[Start of section]

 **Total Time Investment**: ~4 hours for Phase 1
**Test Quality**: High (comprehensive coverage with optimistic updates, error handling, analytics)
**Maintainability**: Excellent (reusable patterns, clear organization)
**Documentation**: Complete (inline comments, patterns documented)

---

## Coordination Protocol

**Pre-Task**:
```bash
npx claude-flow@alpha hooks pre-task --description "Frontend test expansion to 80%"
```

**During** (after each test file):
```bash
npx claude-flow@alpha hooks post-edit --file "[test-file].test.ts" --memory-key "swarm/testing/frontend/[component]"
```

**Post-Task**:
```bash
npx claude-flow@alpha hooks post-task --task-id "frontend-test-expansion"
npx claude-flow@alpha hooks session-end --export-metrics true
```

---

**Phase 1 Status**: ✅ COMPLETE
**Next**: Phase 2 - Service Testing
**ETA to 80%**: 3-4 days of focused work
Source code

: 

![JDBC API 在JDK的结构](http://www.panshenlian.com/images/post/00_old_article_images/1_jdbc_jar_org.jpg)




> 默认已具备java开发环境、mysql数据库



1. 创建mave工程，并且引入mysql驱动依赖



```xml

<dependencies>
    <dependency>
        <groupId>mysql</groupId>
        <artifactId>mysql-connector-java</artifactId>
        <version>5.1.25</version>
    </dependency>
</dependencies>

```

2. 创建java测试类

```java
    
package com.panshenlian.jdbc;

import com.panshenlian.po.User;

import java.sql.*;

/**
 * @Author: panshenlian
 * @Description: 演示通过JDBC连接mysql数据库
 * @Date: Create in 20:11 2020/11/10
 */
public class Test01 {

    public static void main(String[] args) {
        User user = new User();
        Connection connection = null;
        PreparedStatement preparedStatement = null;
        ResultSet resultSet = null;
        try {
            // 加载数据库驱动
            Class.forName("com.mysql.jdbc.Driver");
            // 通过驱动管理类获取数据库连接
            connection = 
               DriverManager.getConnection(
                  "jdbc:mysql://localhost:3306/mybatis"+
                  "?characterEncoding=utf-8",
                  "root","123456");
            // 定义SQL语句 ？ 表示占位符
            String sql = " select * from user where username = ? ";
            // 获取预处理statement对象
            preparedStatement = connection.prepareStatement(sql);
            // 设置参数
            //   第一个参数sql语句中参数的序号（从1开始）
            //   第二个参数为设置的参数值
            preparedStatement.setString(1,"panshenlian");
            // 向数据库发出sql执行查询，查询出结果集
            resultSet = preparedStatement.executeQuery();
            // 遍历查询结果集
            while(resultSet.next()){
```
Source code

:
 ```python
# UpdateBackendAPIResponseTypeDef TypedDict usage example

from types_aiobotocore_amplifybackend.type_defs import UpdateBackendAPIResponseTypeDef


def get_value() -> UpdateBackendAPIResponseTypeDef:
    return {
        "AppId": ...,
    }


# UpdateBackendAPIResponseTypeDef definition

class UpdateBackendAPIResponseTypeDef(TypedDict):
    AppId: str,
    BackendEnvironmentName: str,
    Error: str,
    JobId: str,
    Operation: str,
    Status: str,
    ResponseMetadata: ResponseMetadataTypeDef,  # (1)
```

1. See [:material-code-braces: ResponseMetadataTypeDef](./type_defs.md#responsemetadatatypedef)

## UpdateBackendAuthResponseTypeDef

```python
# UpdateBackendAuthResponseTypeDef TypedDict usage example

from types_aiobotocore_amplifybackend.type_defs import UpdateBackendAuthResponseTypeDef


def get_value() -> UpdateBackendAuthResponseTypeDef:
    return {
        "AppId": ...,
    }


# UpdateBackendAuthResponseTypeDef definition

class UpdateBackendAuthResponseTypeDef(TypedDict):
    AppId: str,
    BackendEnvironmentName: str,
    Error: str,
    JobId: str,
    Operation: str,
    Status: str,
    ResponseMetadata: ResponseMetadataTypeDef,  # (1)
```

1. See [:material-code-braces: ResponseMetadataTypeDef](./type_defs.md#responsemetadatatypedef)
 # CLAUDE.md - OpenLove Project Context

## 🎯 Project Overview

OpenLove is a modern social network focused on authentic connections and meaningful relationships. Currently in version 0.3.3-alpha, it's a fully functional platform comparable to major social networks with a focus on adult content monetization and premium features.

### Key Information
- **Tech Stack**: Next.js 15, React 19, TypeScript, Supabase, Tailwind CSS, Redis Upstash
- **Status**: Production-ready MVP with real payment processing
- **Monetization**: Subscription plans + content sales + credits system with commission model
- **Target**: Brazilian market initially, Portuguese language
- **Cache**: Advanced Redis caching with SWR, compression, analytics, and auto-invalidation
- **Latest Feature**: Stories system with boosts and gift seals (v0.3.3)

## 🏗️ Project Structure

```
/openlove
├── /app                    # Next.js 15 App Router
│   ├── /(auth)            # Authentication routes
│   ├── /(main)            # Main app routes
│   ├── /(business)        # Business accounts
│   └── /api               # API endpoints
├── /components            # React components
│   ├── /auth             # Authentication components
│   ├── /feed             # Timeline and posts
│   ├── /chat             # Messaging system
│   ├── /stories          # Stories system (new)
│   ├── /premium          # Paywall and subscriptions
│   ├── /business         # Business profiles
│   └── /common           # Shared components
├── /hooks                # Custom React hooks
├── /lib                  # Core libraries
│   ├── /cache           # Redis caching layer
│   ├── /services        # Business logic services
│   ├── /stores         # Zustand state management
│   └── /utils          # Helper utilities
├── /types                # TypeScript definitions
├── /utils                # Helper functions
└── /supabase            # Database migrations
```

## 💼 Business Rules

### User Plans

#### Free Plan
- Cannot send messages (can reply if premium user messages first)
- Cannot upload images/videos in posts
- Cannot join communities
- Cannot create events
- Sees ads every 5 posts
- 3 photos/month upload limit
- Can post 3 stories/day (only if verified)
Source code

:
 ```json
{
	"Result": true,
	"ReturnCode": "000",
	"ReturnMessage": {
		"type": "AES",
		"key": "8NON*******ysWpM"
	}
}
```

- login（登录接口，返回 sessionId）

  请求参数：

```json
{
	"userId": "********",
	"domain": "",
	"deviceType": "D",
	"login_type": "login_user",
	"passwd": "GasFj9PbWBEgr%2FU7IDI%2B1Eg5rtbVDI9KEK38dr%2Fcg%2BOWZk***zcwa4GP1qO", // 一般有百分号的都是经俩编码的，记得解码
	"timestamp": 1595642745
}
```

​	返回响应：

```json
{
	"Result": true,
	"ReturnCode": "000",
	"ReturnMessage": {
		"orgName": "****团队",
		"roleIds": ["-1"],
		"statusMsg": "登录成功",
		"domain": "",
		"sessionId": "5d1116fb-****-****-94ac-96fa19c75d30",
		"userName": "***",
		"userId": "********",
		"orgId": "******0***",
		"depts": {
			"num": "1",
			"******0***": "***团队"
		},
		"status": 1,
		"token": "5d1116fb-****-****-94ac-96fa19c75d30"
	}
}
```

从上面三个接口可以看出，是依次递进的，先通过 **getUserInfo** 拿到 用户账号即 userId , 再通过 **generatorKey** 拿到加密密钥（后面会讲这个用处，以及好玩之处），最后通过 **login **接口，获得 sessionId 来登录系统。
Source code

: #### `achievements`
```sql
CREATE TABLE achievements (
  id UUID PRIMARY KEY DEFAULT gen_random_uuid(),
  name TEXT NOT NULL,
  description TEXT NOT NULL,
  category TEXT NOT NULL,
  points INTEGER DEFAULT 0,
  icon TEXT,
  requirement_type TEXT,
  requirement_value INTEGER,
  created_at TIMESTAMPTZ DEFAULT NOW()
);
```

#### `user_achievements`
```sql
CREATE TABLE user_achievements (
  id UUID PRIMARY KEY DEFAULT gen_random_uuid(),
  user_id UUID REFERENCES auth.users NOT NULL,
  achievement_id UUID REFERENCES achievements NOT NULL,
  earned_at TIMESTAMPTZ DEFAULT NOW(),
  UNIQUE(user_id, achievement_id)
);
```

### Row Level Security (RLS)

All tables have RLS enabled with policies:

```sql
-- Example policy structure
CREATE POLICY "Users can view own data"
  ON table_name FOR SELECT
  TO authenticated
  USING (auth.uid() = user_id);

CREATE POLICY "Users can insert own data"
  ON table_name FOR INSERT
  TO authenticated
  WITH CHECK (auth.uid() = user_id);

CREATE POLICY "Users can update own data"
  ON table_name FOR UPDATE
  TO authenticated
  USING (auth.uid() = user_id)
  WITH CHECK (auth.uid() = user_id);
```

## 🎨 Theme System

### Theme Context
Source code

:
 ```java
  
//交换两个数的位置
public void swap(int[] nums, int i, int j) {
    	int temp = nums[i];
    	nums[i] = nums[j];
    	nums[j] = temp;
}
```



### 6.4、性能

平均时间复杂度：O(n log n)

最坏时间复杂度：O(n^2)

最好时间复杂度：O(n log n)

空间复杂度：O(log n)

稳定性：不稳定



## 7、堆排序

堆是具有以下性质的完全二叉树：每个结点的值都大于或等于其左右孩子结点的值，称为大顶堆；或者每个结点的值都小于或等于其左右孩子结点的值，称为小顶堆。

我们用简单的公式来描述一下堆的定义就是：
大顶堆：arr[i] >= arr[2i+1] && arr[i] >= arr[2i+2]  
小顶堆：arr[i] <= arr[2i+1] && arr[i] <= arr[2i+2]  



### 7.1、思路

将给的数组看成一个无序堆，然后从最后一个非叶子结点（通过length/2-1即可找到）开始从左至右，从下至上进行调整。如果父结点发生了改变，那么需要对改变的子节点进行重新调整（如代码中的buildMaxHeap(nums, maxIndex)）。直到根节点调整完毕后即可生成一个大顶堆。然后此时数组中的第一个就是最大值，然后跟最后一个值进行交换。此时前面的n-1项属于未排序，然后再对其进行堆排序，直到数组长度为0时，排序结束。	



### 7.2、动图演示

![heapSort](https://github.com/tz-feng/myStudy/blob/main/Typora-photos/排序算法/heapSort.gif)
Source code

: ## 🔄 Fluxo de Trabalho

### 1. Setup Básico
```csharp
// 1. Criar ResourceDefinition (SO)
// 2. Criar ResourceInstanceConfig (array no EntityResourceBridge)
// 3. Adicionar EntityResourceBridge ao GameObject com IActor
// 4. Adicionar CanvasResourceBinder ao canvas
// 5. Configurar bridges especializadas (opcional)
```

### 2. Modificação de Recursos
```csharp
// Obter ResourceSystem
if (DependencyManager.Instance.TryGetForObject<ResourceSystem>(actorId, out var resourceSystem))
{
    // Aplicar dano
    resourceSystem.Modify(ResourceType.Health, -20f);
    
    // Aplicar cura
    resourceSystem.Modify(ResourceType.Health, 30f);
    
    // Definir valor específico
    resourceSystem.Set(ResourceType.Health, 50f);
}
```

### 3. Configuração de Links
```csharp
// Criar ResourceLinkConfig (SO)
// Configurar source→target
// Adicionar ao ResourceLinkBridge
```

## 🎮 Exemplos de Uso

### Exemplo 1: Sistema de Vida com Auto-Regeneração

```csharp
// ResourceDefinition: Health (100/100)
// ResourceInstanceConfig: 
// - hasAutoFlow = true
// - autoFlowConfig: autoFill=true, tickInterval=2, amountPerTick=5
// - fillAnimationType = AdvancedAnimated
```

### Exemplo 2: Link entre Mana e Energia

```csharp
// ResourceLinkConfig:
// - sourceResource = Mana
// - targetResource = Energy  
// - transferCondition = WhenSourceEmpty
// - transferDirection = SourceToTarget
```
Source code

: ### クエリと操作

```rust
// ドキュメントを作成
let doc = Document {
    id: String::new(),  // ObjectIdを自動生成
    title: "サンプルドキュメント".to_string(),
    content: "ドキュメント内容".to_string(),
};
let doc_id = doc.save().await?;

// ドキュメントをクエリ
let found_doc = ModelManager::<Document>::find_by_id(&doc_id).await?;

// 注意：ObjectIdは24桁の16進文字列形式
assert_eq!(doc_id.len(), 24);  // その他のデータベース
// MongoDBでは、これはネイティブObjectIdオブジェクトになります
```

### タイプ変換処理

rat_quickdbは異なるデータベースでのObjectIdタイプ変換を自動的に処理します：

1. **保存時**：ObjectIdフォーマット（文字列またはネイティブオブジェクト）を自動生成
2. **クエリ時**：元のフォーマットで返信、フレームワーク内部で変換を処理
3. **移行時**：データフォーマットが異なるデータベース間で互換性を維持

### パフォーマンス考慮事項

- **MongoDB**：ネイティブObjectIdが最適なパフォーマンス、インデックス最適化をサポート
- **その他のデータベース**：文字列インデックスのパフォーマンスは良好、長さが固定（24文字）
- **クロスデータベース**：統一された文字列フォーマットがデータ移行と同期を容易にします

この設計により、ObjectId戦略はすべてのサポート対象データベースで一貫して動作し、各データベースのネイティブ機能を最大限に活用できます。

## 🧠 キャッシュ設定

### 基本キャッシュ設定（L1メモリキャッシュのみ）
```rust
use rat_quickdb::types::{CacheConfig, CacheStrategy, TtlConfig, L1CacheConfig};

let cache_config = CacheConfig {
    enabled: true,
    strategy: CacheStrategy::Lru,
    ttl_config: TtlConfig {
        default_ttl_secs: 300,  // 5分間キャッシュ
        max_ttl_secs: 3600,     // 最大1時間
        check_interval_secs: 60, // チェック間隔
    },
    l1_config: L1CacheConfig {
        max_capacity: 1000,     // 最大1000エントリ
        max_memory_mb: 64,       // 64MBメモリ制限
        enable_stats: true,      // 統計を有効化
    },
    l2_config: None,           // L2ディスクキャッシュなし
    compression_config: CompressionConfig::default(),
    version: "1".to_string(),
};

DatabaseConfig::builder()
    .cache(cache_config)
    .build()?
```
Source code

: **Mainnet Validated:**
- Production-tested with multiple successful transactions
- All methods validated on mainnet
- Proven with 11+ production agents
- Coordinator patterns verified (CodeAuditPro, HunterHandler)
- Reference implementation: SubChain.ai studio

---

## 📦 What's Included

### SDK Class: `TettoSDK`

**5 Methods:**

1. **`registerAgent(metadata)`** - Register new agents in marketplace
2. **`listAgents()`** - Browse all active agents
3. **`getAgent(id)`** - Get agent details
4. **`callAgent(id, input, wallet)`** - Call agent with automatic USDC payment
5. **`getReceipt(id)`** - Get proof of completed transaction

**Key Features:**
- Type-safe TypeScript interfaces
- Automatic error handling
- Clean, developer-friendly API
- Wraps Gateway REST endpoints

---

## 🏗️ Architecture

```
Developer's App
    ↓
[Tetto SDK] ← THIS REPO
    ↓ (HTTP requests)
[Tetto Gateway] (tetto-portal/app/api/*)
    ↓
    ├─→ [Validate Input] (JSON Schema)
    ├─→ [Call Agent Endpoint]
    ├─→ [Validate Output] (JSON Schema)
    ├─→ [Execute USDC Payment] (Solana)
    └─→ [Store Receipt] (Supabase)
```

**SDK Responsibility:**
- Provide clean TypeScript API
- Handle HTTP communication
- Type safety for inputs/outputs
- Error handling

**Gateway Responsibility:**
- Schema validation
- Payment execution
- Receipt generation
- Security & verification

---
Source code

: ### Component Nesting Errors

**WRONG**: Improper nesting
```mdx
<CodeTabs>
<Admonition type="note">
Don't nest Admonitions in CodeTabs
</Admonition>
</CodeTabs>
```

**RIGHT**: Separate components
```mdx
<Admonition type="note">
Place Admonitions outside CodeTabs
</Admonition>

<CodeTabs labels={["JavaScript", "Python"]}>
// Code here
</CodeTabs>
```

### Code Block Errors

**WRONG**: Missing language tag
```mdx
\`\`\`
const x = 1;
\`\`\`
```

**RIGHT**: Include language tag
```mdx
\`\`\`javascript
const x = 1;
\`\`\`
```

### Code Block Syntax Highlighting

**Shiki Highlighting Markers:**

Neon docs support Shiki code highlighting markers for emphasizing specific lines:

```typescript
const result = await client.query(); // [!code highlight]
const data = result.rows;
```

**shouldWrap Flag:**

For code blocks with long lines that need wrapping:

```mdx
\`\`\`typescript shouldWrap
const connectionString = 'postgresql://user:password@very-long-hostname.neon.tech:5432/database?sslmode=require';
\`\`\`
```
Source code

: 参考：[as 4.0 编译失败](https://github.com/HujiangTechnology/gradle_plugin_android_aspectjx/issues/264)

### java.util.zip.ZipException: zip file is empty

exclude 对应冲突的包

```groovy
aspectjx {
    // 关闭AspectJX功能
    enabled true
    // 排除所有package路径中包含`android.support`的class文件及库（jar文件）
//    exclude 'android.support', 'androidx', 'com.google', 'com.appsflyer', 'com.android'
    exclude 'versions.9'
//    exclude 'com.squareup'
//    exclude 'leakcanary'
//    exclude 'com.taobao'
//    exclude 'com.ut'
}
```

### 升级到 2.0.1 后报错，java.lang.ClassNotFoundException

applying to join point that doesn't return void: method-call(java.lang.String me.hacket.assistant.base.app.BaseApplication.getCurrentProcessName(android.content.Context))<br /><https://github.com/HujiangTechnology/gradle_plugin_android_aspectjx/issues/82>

[End of section]

> PROBLEM REQUIREMENTS: Copy each line of the listing that holds the word "userId".

> ANSWER AREA:
	"userId": "********",
		"userId": "********",
从上面三个接口可以看出，是依次递进的，先通过 **getUserInfo** 拿到 用户账号即 userId , 再通过 **generatorKey** 拿到加密密钥（后面会讲这个用处，以及好玩之处），最后通过 **login **接口，获得 sessionId 来登录系统。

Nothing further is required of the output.